The Environment Secretary has proposed a ban on ivory sales to help bring an end to the poaching of elephants.
The proposals will protect elephants and help combat poaching by removing opportunities for criminals to trade illegally-poached ivory.
The plans will be subject to a 12-week consultation and cover items of all ages, not only those created after a certain date.
The number of elephants has declined by almost a third in the last decade and around 20,000 a year are still being slaughtered due to the global demand for ivory.
If current rates of poaching continue, elephants could become extinct within decades in some African countries, meaning that future generations of children may only see these majestic creatures alive in zoos.
Tens of thousands of elephants are being killed every year for their ivory tusks.
The ivory is often carved into ornaments and jewellery.
The ban on international trade was introduced in 1989 by CITES (Convention on International Trade in Endangered Species of Wild Fauna and Flora) after years of unprecedented poaching.
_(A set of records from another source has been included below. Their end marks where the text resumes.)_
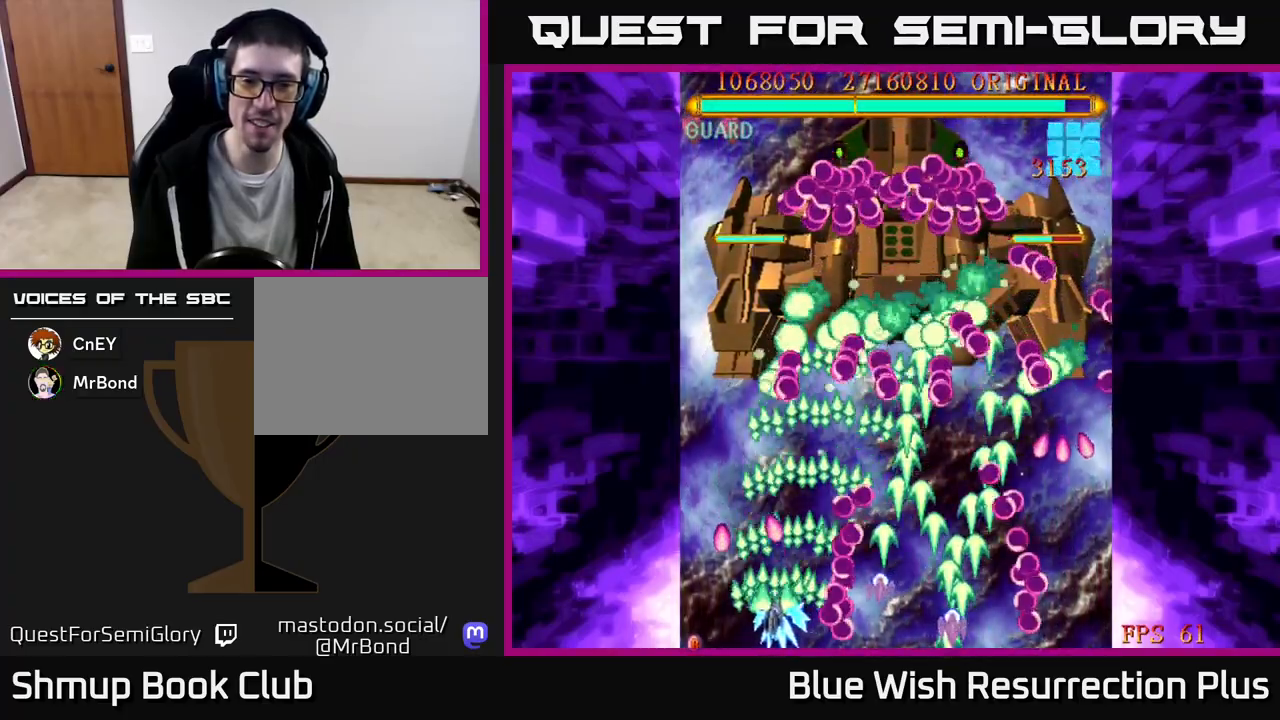
{"buttons": ["X", "DPAD_LEFT"], "events": [[67, "DPAD_DOWN", "up"], [117, "DPAD_LEFT", "up"], [133, "DPAD_UP", "down"], [183, "DPAD_RIGHT", "down"], [283, "DPAD_RIGHT", "up"], [283, "DPAD_UP", "up"], [417, "DPAD_LEFT", "down"]]}
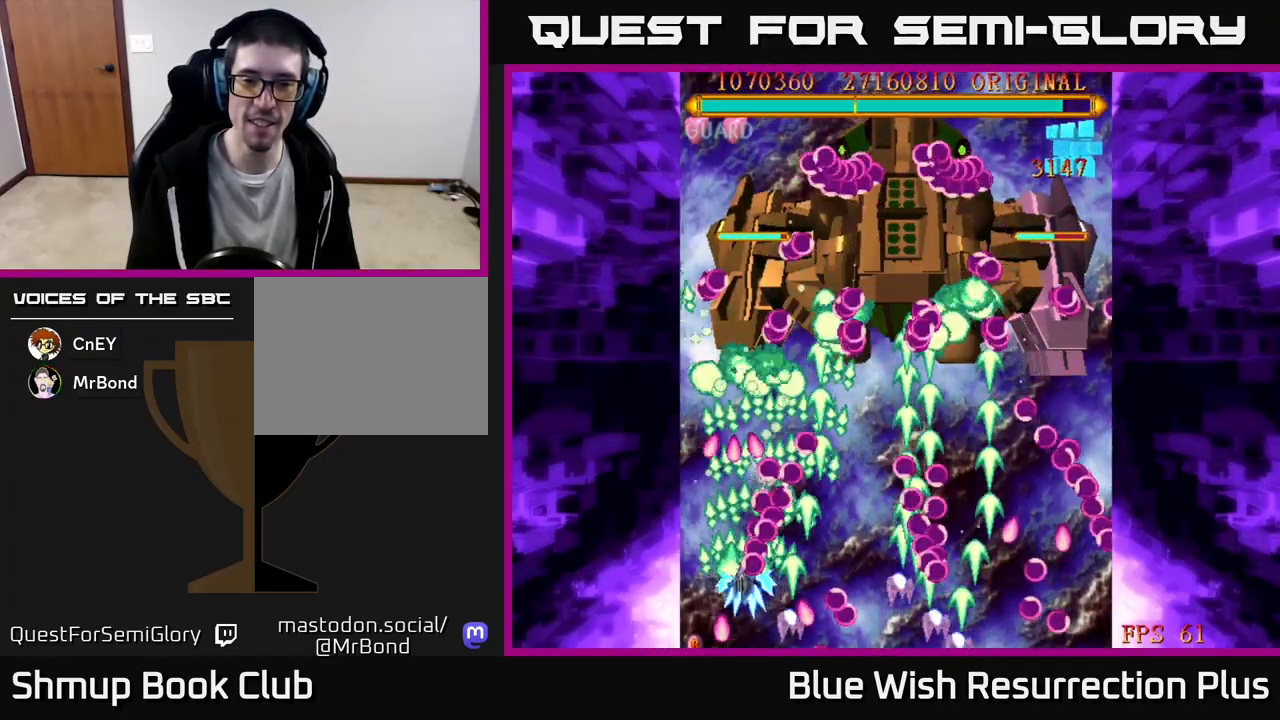
{"buttons": ["X"], "events": [[250, "DPAD_LEFT", "up"]]}
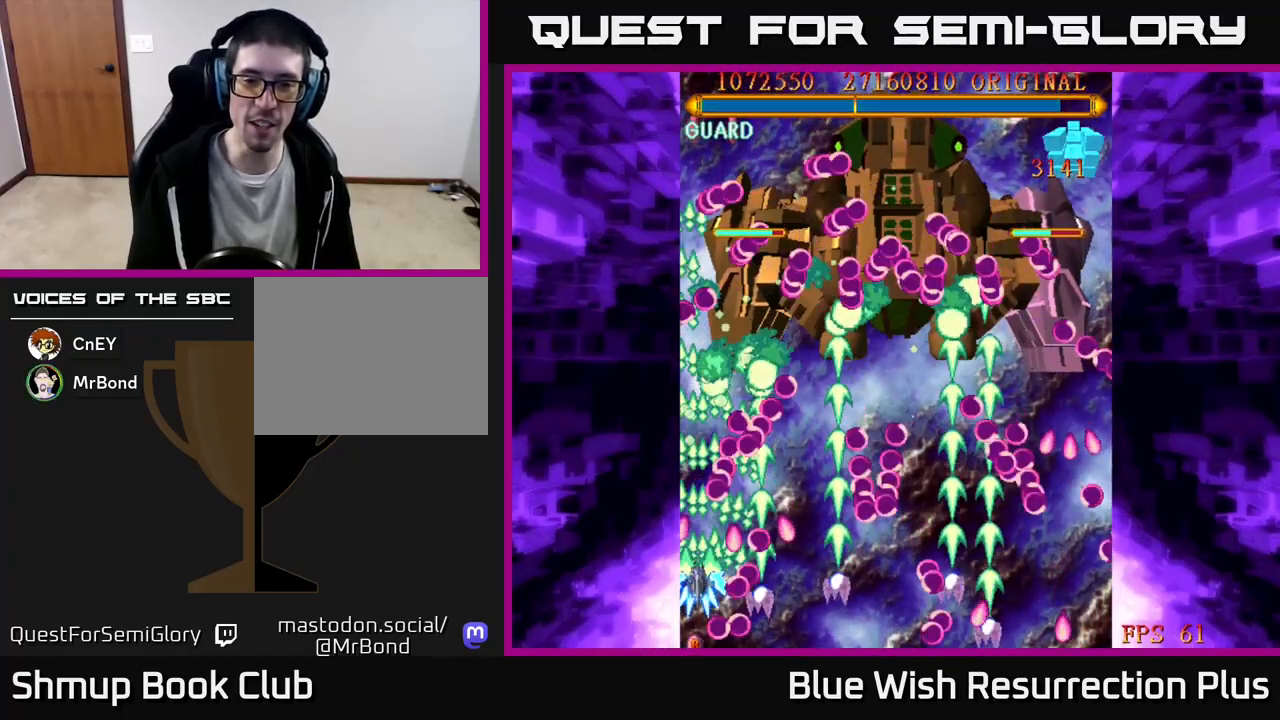
{"buttons": ["X"], "events": [[300, "DPAD_RIGHT", "down"], [400, "DPAD_RIGHT", "up"]]}
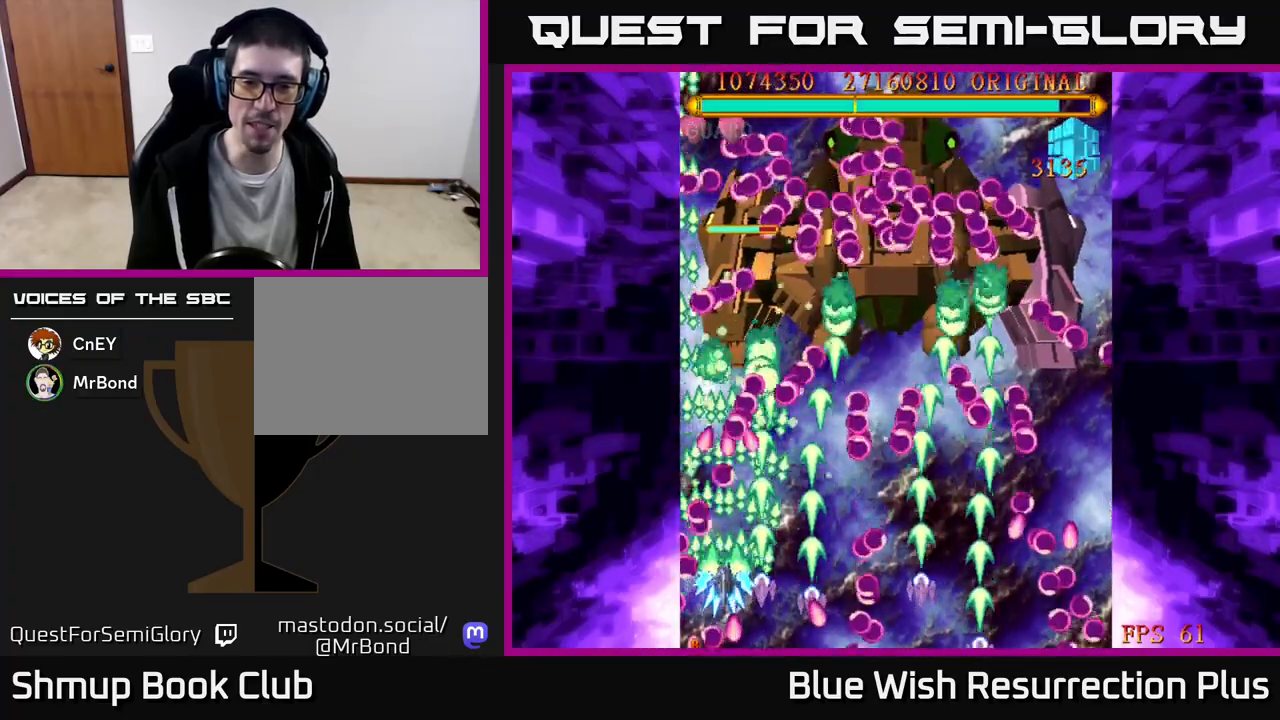
{"buttons": ["A"], "events": [[200, "DPAD_RIGHT", "down"], [283, "DPAD_DOWN", "down"], [300, "DPAD_RIGHT", "up"], [400, "DPAD_RIGHT", "down"], [433, "A", "down"], [433, "DPAD_DOWN", "up"], [450, "DPAD_RIGHT", "up"], [467, "X", "up"]]}
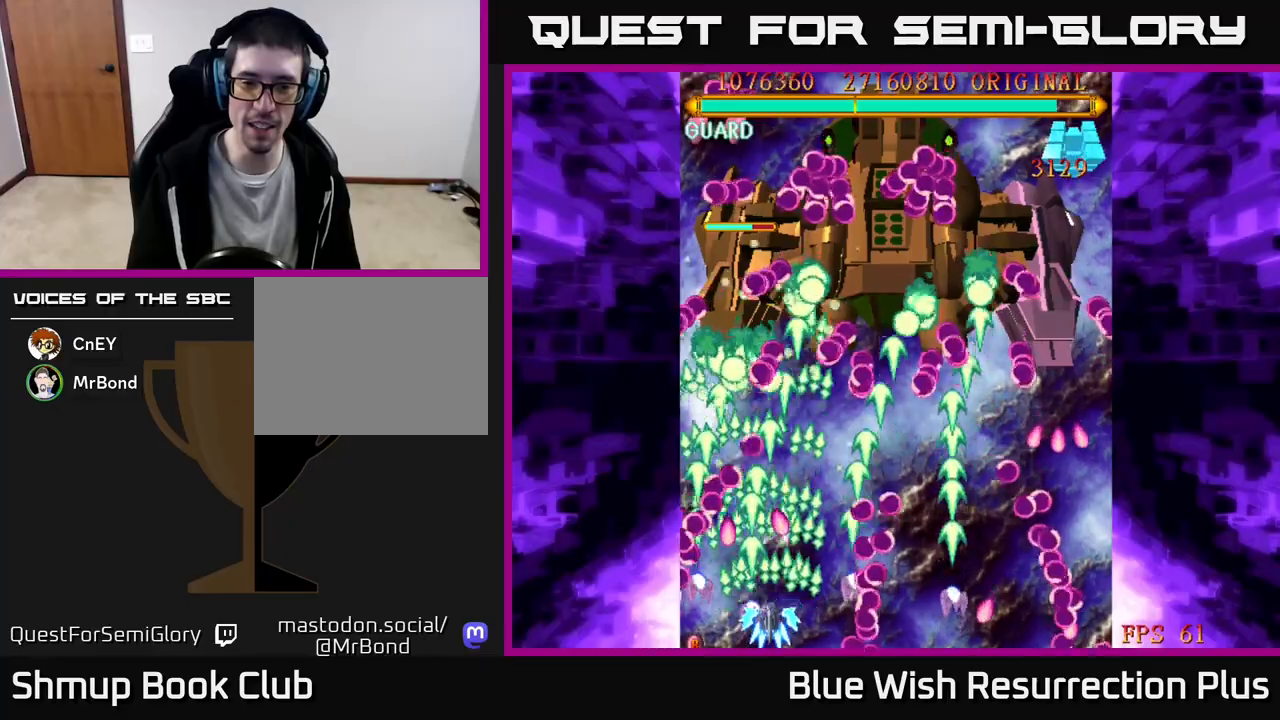
{"buttons": ["A", "DPAD_UP"], "events": [[300, "DPAD_UP", "down"]]}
In the 1980s, an estimated 100,000 elephants were being killed per year and up to 80 per cent of herds were lost in some regions.
Sadly, the ban didn’t stop many from continuing to poach.
So I thoroughly welcome this proposed soft ban on ivory sales which many people have been increasingly calling for and represents good progress for the Elephant Protection Initiative, which the government helped launch at the London Conference on Illegal Wildlife Trade in 2014.